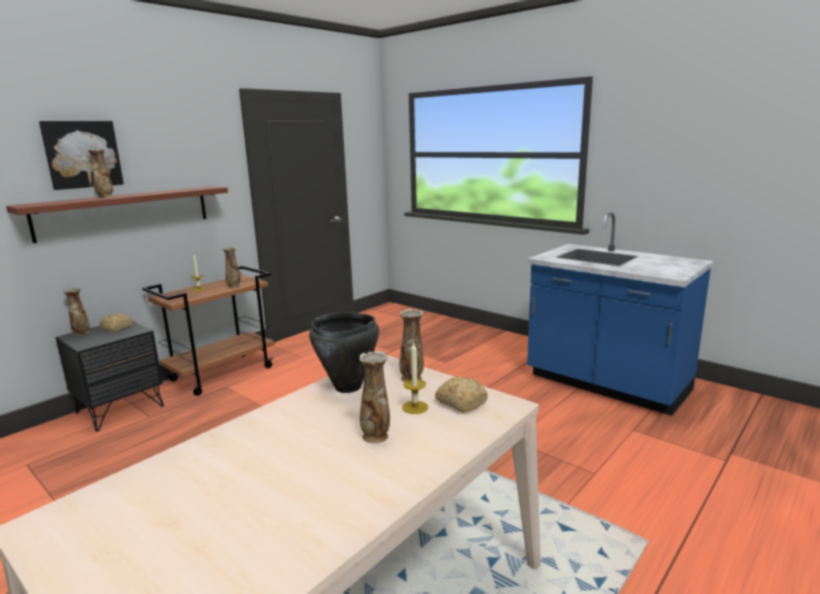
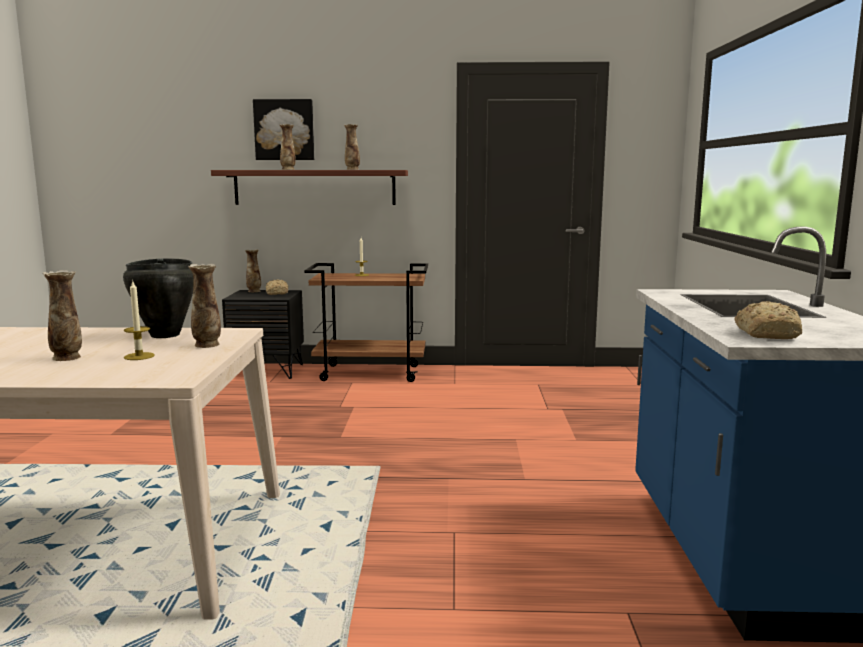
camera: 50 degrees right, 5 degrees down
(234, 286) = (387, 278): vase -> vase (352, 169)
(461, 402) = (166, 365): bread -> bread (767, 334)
################
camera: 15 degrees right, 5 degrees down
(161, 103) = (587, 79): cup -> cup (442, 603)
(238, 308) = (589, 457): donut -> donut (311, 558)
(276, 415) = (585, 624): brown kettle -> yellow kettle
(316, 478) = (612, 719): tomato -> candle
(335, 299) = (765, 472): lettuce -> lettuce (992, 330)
################
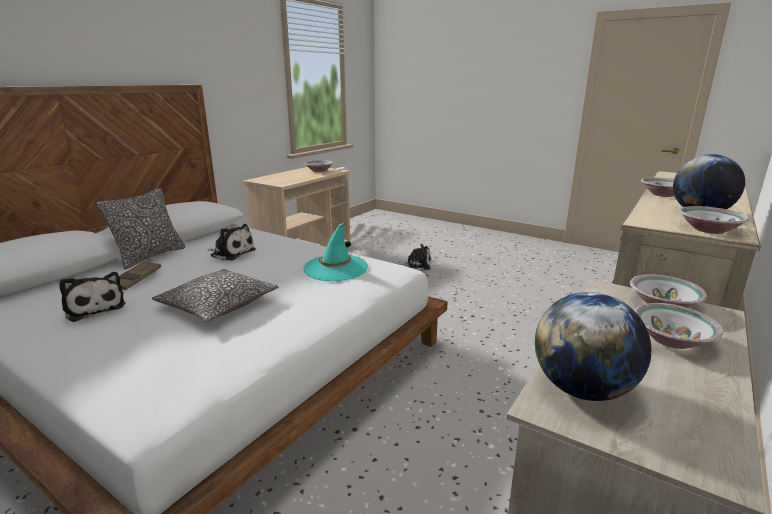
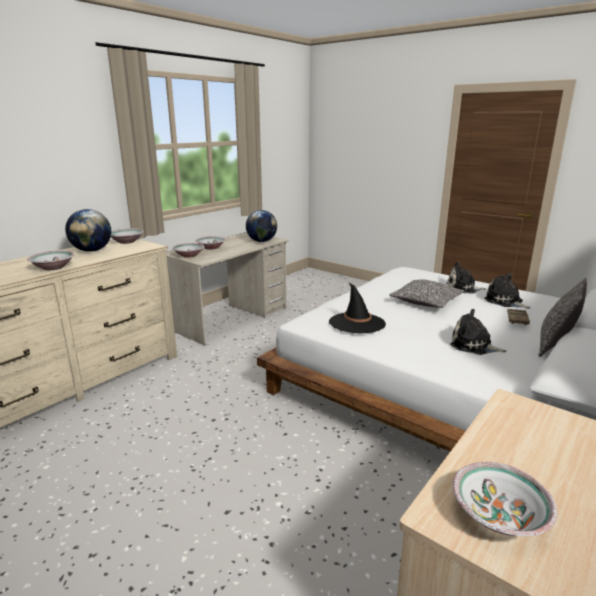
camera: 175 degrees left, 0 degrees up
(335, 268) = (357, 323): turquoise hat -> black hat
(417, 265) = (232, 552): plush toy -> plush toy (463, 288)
################
● Problem description: Take the lines above from the one containing "camera: 15 degrees right, 5 degrees down" down to the one containing "(335, 299) = (765, 472): lettuce", and transcribe them exactly, both ends included.

● Final answer:
camera: 15 degrees right, 5 degrees down
(161, 103) = (587, 79): cup -> cup (442, 603)
(238, 308) = (589, 457): donut -> donut (311, 558)
(276, 415) = (585, 624): brown kettle -> yellow kettle
(316, 478) = (612, 719): tomato -> candle
(335, 299) = (765, 472): lettuce -> lettuce (992, 330)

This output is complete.